Ilham: Je faisais référence à toute violation des droits de l'homme dans l'histoire, la Shoah européenne n'en étant qu'une. En Chine, par exemple, les gens ont subi d'énormes violations des droits de l'homme pendant le soi-disant « Grand bond en avant ». Aucun de ces événements ne s'est bien terminé, ils n'ont profité à personne et ont plutôt blessé les gens et les gouvernements. J'espère vraiment que le gouvernement chinois tirera les leçons de ses erreurs historiques et révoquera ses actions.
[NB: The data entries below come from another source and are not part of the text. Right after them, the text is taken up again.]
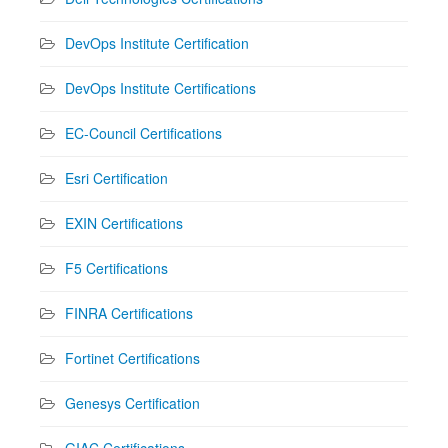
DevOps Institute Certification
DevOps Institute Certifications
EC-Council Certifications
Esri Certification
EXIN Certifications
F5 Certifications
FINRA Certifications
Fortinet Certifications
Genesys Certification
GIAC Certifications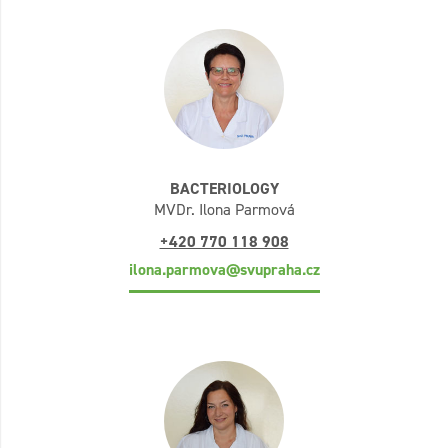
BACTERIOLOGY
MVDr. Ilona Parmová
+420 770 118 908
ilona.parmova@svupraha.cz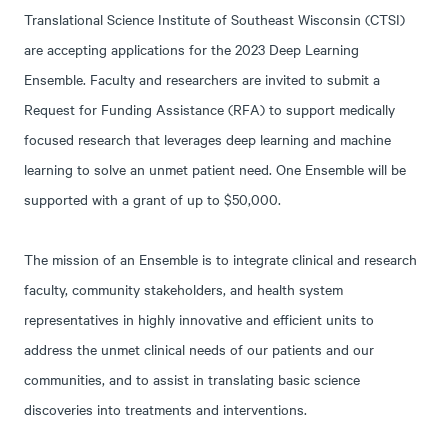
Translational Science Institute of Southeast Wisconsin (CTSI)
are accepting applications for the 2023 Deep Learning
Ensemble. Faculty and researchers are invited to submit a
Request for Funding Assistance (RFA) to support medically
focused research that leverages deep learning and machine
learning to solve an unmet patient need. One Ensemble will be
supported with a grant of up to $50,000.
The mission of an Ensemble is to integrate clinical and research
faculty, community stakeholders, and health system
representatives in highly innovative and efficient units to
address the unmet clinical needs of our patients and our
communities, and to assist in translating basic science
discoveries into treatments and interventions.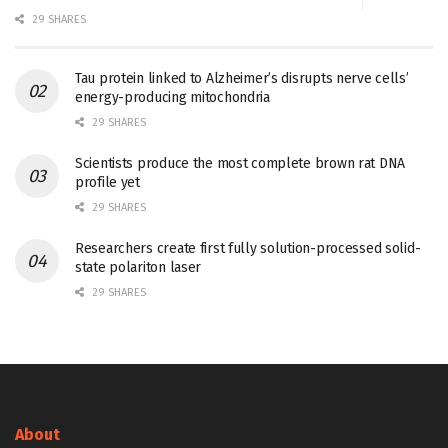
29 SHARES
Tau protein linked to Alzheimer’s disrupts nerve cells’
energy-producing mitochondria
29 SHARES
Scientists produce the most complete brown rat DNA
profile yet
29 SHARES
Researchers create first fully solution-processed solid-
state polariton laser
29 SHARES
About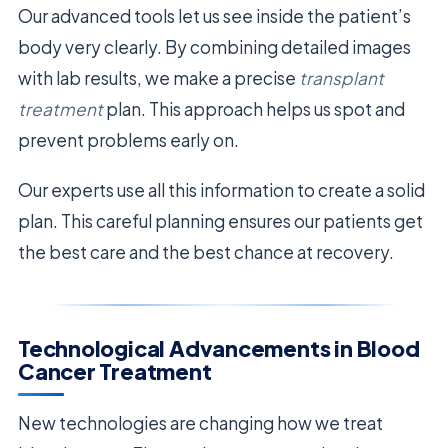
Our advanced tools let us see inside the patient’s
body very clearly. By combining detailed images
with lab results, we make a precise
transplant
treatment
plan. This approach helps us spot and
prevent problems early on.
Our experts use all this information to create a solid
plan. This careful planning ensures our patients get
the best care and the best chance at recovery.
Technological Advancements in Blood
Cancer Treatment
New technologies are changing how we treat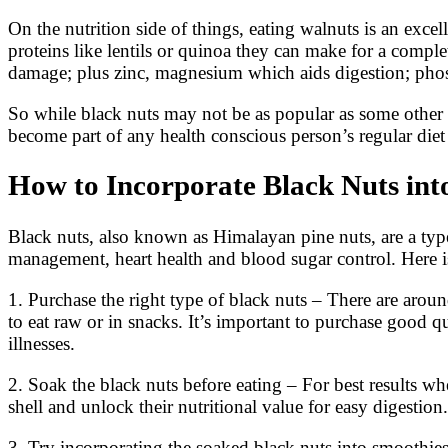
On the nutrition side of things, eating walnuts is an exc
proteins like lentils or quinoa they can make for a compl
damage; plus zinc, magnesium which aids digestion; phos
So while black nuts may not be as popular as some other typ
become part of any health conscious person’s regular diet
How to Incorporate Black Nuts into
Black nuts, also known as Himalayan pine nuts, are a type 
management, heart health and blood sugar control. Here is
1. Purchase the right type of black nuts – There are arou
to eat raw or in snacks. It’s important to purchase good 
illnesses.
2. Soak the black nuts before eating – For best results w
shell and unlock their nutritional value for easy digesti
3. Try incorporating the soaked black nuts into smoothi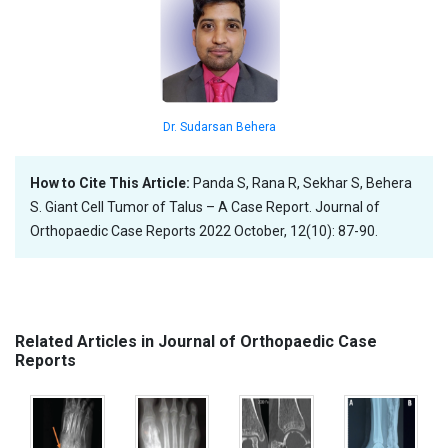
Dr. Sudarsan Behera
How to Cite This Article:
Panda S, Rana R, Sekhar S, Behera
S. Giant Cell Tumor of Talus – A Case Report. Journal of
Orthopaedic Case Reports 2022 October, 12(10): 87-90.
Related Articles in Journal of Orthopaedic Case
Reports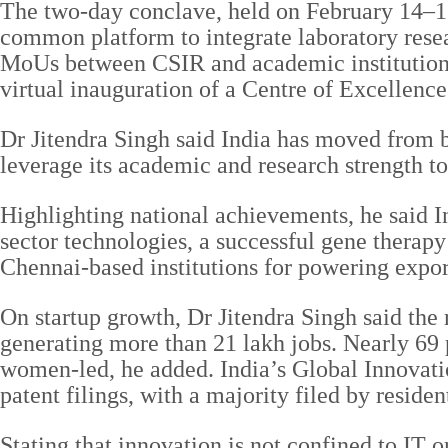
The two-day conclave, held on February 14–15,
common platform to integrate laboratory rese
MoUs between CSIR and academic institutions 
virtual inauguration of a Centre of Excellenc
Dr Jitendra Singh said India has moved from b
leverage its academic and research strength to
Highlighting national achievements, he said I
sector technologies, a successful gene therap
Chennai-based institutions for powering expor
On startup growth, Dr Jitendra Singh said the
generating more than 21 lakh jobs. Nearly 69 
women-led, he added. India’s Global Innovati
patent filings, with a majority filed by residen
Stating that innovation is not confined to IT or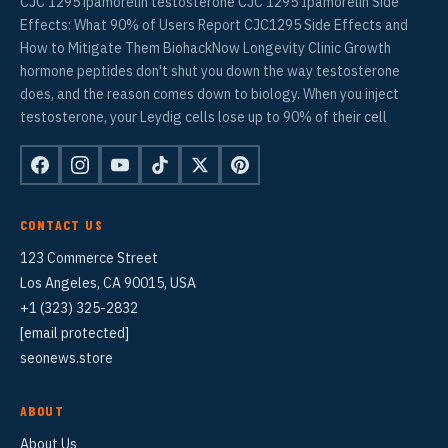
CJC 1295 ipamorelin testosterone CJC 1295 Ipamorelin Side
Effects: What 90% of Users Report CJC1295 Side Effects and
How to Mitigate Them BiohackNow Longevity Clinic Growth
hormone peptides don't shut you down the way testosterone
does, and the reason comes down to biology. When you inject
testosterone, your Leydig cells lose up to 90% of their cell
CONTACT US
123 Commerce Street
Los Angeles, CA 90015, USA
+1 (323) 325-2832
[email protected]
seonews.store
ABOUT
About Us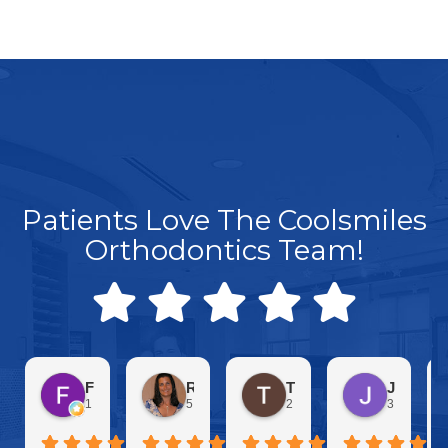
Patients Love The Coolsmiles
Orthodontics Team!
Frankie C
Rachel Inguanta
Toby Nichols
Jennifer Parise
1 day ago
5 days ago
2 weeks ago
3 weeks a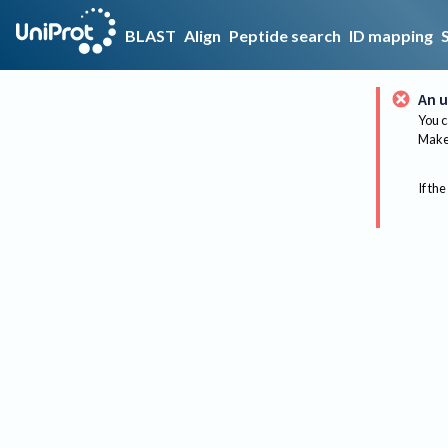
BLAST
Align
Peptide search
ID mapping
An u
You c
Make 
If the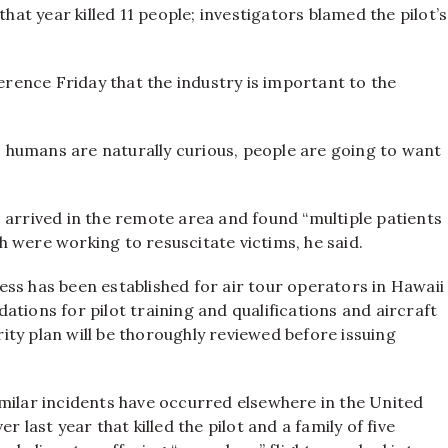
that year killed 11 people; investigators blamed the pilot’s
ence Friday that the industry is important to the
as humans are naturally curious, people are going to want
 arrived in the remote area and found “multiple patients
 were working to resuscitate victims, he said.
ss has been established for air tour operators in Hawaii
tions for pilot training and qualifications and aircraft
ty plan will be thoroughly reviewed before issuing
milar incidents have occurred elsewhere in the United
 last year that killed the pilot and a family of five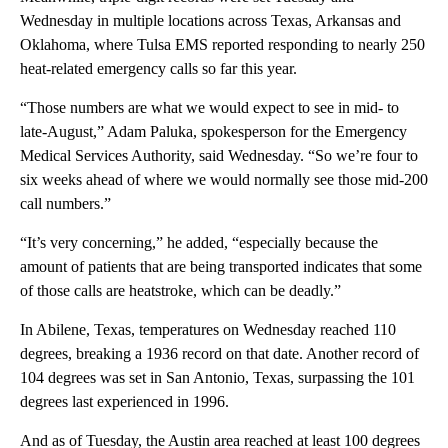
Wednesday in multiple locations across Texas, Arkansas and
Oklahoma, where Tulsa EMS reported responding to nearly 250
heat-related emergency calls so far this year.
“Those numbers are what we would expect to see in mid- to
late-August,” Adam Paluka, spokesperson for the Emergency
Medical Services Authority, said Wednesday. “So we’re four to
six weeks ahead of where we would normally see those mid-200
call numbers.”
“It’s very concerning,” he added, “especially because the
amount of patients that are being transported indicates that some
of those calls are heatstroke, which can be deadly.”
In Abilene, Texas, temperatures on Wednesday reached 110
degrees, breaking a 1936 record on that date. Another record of
104 degrees was set in San Antonio, Texas, surpassing the 101
degrees last experienced in 1996.
And as of Tuesday, the Austin area reached at least 100 degrees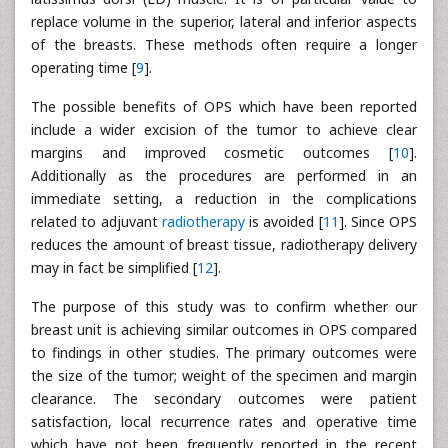
replace volume in the superior, lateral and inferior aspects
of the breasts. These methods often require a longer
operating time [
9
].
The possible benefits of OPS which have been reported
include a wider excision of the tumor to achieve clear
margins and improved cosmetic outcomes [
10
].
Additionally as the procedures are performed in an
immediate setting, a reduction in the complications
related to adjuvant
radiotherapy
is avoided [
11
]. Since OPS
reduces the amount of breast tissue, radiotherapy delivery
may in fact be simplified [
12
].
The purpose of this study was to confirm whether our
breast unit is achieving similar outcomes in OPS compared
to findings in other studies. The primary outcomes were
the size of the tumor; weight of the specimen and margin
clearance. The secondary outcomes were patient
satisfaction, local recurrence rates and operative time
which have not been frequently reported in the recent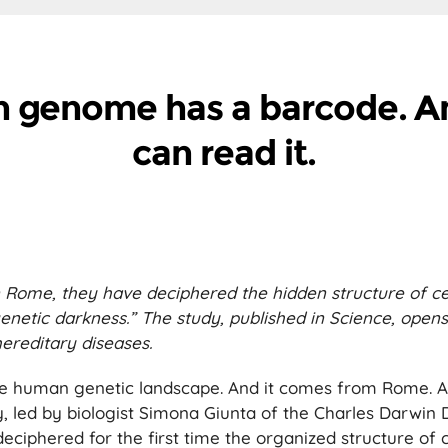
 genome has a barcode. 
can read it.
in Rome, they have deciphered the hidden structure of c
enetic darkness.” The study, published in Science, open
ereditary diseases.
e human genetic landscape. And it comes from Rome. A
, led by biologist Simona Giunta of the Charles Darwin
eciphered for the first time the organized structure of 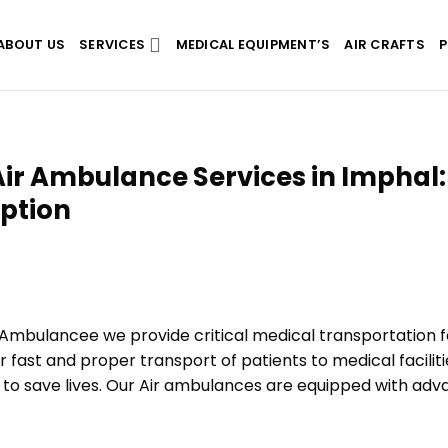
ABOUT US
SERVICES
MEDICAL EQUIPMENT’S
AIR CRAFTS
P
ir Ambulance Services in Imphal:
Option
 Ambulancee we provide critical medical transportation f
r fast and proper transport of patients to medical faciliti
t to save lives. Our Air ambulances are equipped with ad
DER SPIEGEL: Vous avez dit que le gouvernement chinois a piraté votre téléphone, entre autres choses. Y a-t-il eu d'autres actions contre vous?

Ilham: Le piratage de mon téléphone et de mon ordinateur portable n'a rien de nouveau. Même avant mon arrivée aux États-Unis, il y avait déjà eu une interférence forte dans notre vie privée. Le téléphone et l'ordinateur de mon père étaient souvent piratés. Maintenant, je pourrais dire: je n'ai rien à cacher, laissez-les pirater mon téléphone. Mais ce n'est pas la question - c'est la violation de la vie privée qui n'est censée arriver à personne. Heureusement, je n'ai pas encore été ciblé personnellement, mais je crains qu'ils ne nuisent à ma famille, qui vit toujours en Chine. Je suis la seule à m’en être sortie.